A team of scientists at Vanderbilt has discovered the first known instance of a hybrid fungal species causing aspergillosis, an ensemble of different types of lung infections that often impacts immune-compromised people.
Aspergillosis has long been causally connected to Aspergillus fungi, a group of more than 300 species of filamentous fungi that includes the fungus that produces penicillin. However, this new discovery will set the stage for future research on innovative identification, treatment, and management strategies for these lung diseases.
The findings by researchers in the laboratories of Antonis Rokas, Cornelius Vanderbilt Chair in Biological Sciences and director of the Vanderbilt Evolutionary Studies Initiative, and Gustavo Goldman, professor at São Paulo University and a faculty affiliate at Vanderbilt’s Center for Latin American Studies, were published online on June 4 in the journal Current Biology.
Led by graduate student Jacob L. Steenwyk and postdoctoral fellow at Gladstone Institutes and former graduate student Abigail L. Lind, the discovery shows proof of the hybrid species, Aspergillus latus infecting humans and is the first example of an Aspergillus hybrid in the clinical environment.
The global team of collaborators from the University of São Paulo in Brazil, the University of Minho in Portugal, as well as from the Catholic University of Leuven and the University Hospitals in Leuven in Belgium collected fungal isolates from patients infected with Aspergillus fungi for nearly a decade to figure out what makes these organisms pathogenic.
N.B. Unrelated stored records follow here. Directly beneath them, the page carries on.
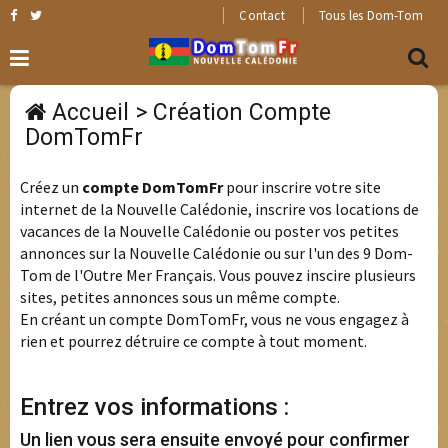
Contact
Tous les Dom-Tom
Accueil
> Création Compte
DomTomFr
Créez un
compte DomTomFr
pour inscrire votre site
internet de la Nouvelle Calédonie, inscrire vos locations de
vacances de la Nouvelle Calédonie ou poster vos petites
annonces sur la Nouvelle Calédonie ou sur l'un des 9 Dom-
Tom de l'Outre Mer Français. Vous pouvez inscire plusieurs
sites, petites annonces sous un même compte.
En créant un compte DomTomFr, vous ne vous engagez à
rien et pourrez détruire ce compte à tout moment.
Entrez vos informations :
Un lien vous sera ensuite envoyé pour confirmer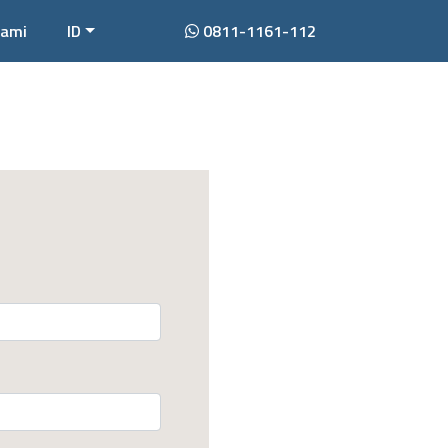
Kami
ID
0811-1161-112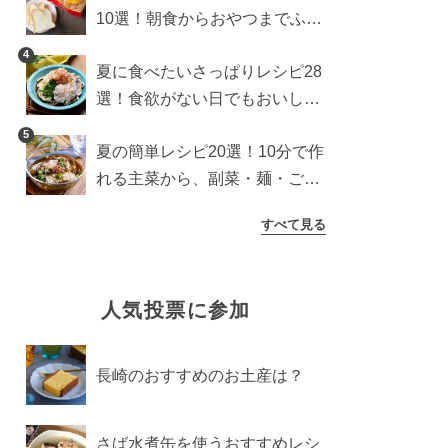
10選！朝食からおやつまでふん
わり食パンを楽しむアレンジ
4
夏に食べたいさっぱりレシピ28
選！食欲がない日でもおいしい
簡単おかず・麺・ごはん
5
夏の簡単レシピ20選！10分で作
れる主菜から、副菜・麺・ごは
んまで一気に紹介
すべて見る
人気投票に参加
長崎のおすすめのお土産は？
さば水煮缶を使うおすすめレシ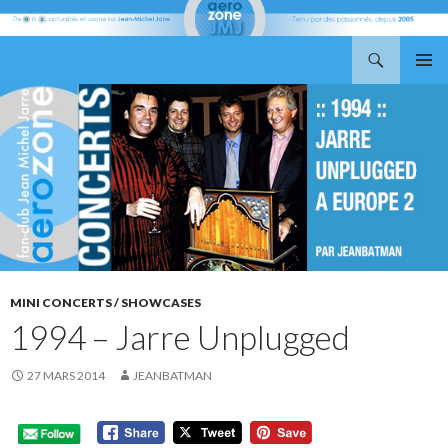
Recherche
Aerozone JMJ
ALLER
MENU
AU
PRINCI
CONTENU
MINI CONCERTS / SHOWCASES
1994 – Jarre Unplugged
27 MARS 2014
JEANBATMAN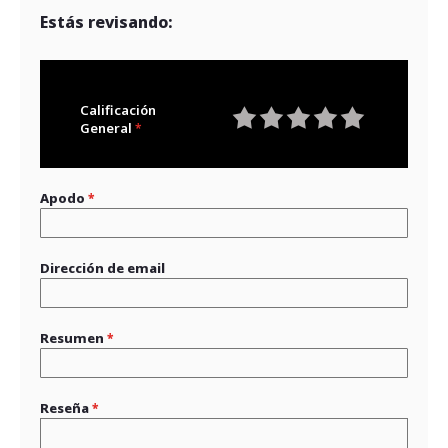
Estás revisando:
Calificación
General
1
2
3
4
5
star
stars
stars
stars
stars
Apodo
Dirección de email
Resumen
Reseña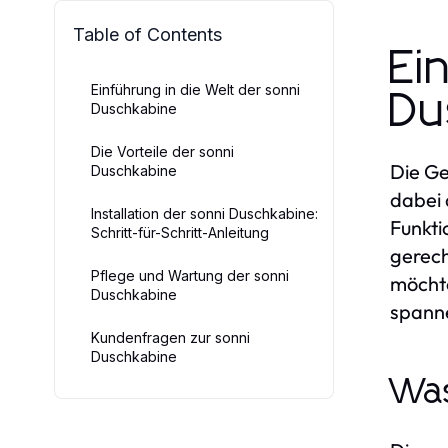
Table of Contents
Ei
Einführung in die Welt der sonni
Du
Duschkabine
Die Vorteile der sonni
Die Ge
Duschkabine
dabei 
Installation der sonni Duschkabine:
Funkti
Schritt-für-Schritt-Anleitung
gerech
Pflege und Wartung der sonni
möchte
Duschkabine
spann
Kundenfragen zur sonni
Duschkabine
Was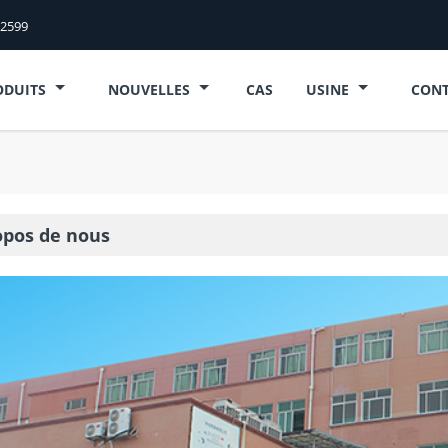
52599
ODUITS
NOUVELLES
CAS
USINE
CONT
opos de nous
Clinical microbiology labs, which typically identify infectious fungi using microscopy, thought all isolates belonged to Aspergillus nidulans. However, the Vanderbilt team discovered that some isolates were instead A. latus, a previously little-noticed fungus.
“This is one of the most surprising discoveries in my entire career,” Rokas said. “Gustavo sent us the DNA of isolates that different clinical labs thought belonged to A. nidulans. When we sequenced them, we quickly found that they were very different from A. nidulans.”
Through detailed evolutionary and genetic investigations Steenwyk, Lind, and their collaborators realized that A. latus originated from the hybridization of two species. “We think A. latus originated from two fungi fusing,” said Steenwyk. “Fusion, which is completely different from how animal hybrids come to be, has a unique biological outcome.”
Take the mule, for example. Hybrids familiar to us inherit half of their genome from one parent (in this case, a horse) and half from the other (a donkey). A. latus, however, did not inherit half of each parental genome but the whole of both parental species. “The genomes looked like they have two of everything; twice the genome size, twice the number of genes, and so on,” Lind says.
Using additional experiments, the research team was able to identify both parental species to determine what parts of the genome came from which parent. Comparisons of these genomes revealed the parental species were substantially different from one another. “We determined each parent is approximately as distinct as a human is to a lemur, which highlights the flexibility in how some fungi can evolve,” added Steenwyk.
A common observation in hybrid organisms is that they display characteristics of both parental species; for example, the mule has both donkey traits, such as intelligence and patience and horse traits, such as physical strength and speed. To test whether this was the case for A. latus, Steenwyk, Lind, and colleagues compared how well the fungus grows relative to its parents in diverse infection-relevant conditions, including in the presence of drugs used to treat fungal infections. Much like the mule, the researchers found that hybrid fungus had traits from both parents.
To combat infections, understanding how fungi respond to antifungal drugs is essential. “Examining how the fungus grows in infection-relevant conditions is the first step to helping patients impacted by these types of infections,” said Goldman.
The research is funded by the National Science Foundation, the Vanderbilt Discovery Grant Program, the Guggenheim Foundation, the Howard Hughes Medical Institute through the James H. Gilliam Fellowships for Advanced Study program, and a U.S. National Library of Medicine training grant. International funding was provided by the Brazilian São Paulo Research Foundation (FAPESP) and Conselho Nacional de Desenvolvimento Científico e Tecnológico (CNPq) as well as the Northern Portugal Regional Operational Programme (NORTE 2020), under the Portugal 2020 Partnership Agreement, through the European Regional Development Fund (FEDER).